Work task.
Report every line in the records below that holds the word "pinky".
- - -
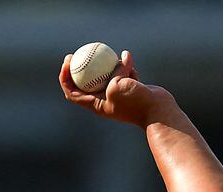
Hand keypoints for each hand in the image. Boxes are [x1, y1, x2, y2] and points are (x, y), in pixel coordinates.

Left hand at [58, 49, 173, 127]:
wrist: (157, 110)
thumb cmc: (134, 102)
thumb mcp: (118, 85)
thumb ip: (115, 71)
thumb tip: (121, 57)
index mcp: (96, 105)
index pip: (73, 93)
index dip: (65, 78)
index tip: (68, 62)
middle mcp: (104, 100)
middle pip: (87, 83)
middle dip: (81, 67)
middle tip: (81, 50)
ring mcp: (117, 94)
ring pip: (107, 74)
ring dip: (109, 63)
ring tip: (111, 54)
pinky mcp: (129, 88)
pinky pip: (123, 72)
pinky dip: (126, 66)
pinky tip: (128, 58)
- - -
Answer section.
pinky mcp: (129, 88)
pinky pip: (123, 72)
pinky dip: (126, 66)
pinky tip: (128, 58)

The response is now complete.